-- EXTRACTED INFORMATION --
***
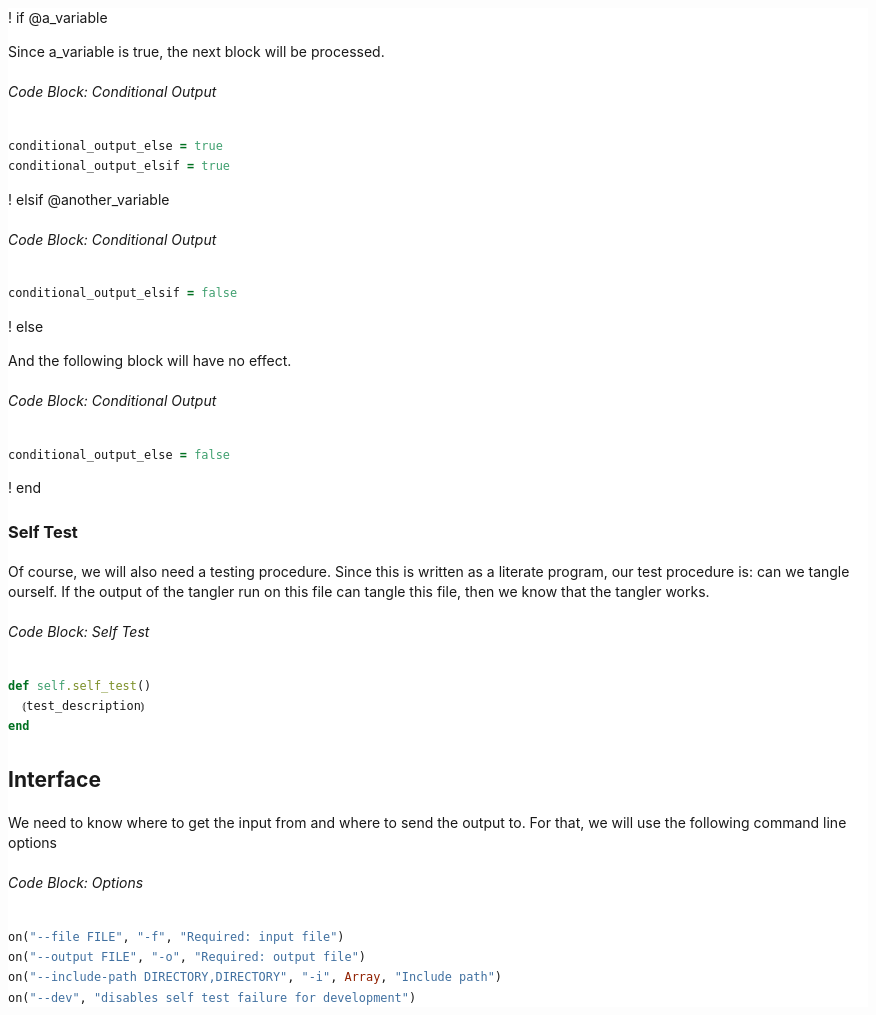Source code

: ! if @a_variable

Since a_variable is true, the next block will be processed.

###### Code Block: Conditional Output

``` ruby
conditional_output_else = true
conditional_output_elsif = true
```

! elsif @another_variable

###### Code Block: Conditional Output

``` ruby
conditional_output_elsif = false
```

! else

And the following block will have no effect.

###### Code Block: Conditional Output

``` ruby
conditional_output_else = false
```

! end

### Self Test

Of course, we will also need a testing procedure.  Since this is written as a literate program, our test procedure is: can we tangle ourself.  If the output of the tangler run on this file can tangle this file, then we know that the tangler works.

###### Code Block: Self Test

``` ruby
def self.self_test()
  ⦅test_description⦆
end
```

## Interface

We need to know where to get the input from and where to send the output to.  For that, we will use the following command line options

###### Code Block: Options

``` ruby
on("--file FILE", "-f", "Required: input file")
on("--output FILE", "-o", "Required: output file")
on("--include-path DIRECTORY,DIRECTORY", "-i", Array, "Include path")
on("--dev", "disables self test failure for development")
```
***
Gather each line of the listing containing the word "will" and show it.

-- RESPONSE AREA --
Since a_variable is true, the next block will be processed.
And the following block will have no effect.
Of course, we will also need a testing procedure.  Since this is written as a literate program, our test procedure is: can we tangle ourself.  If the output of the tangler run on this file can tangle this file, then we know that the tangler works.
We need to know where to get the input from and where to send the output to.  For that, we will use the following command line options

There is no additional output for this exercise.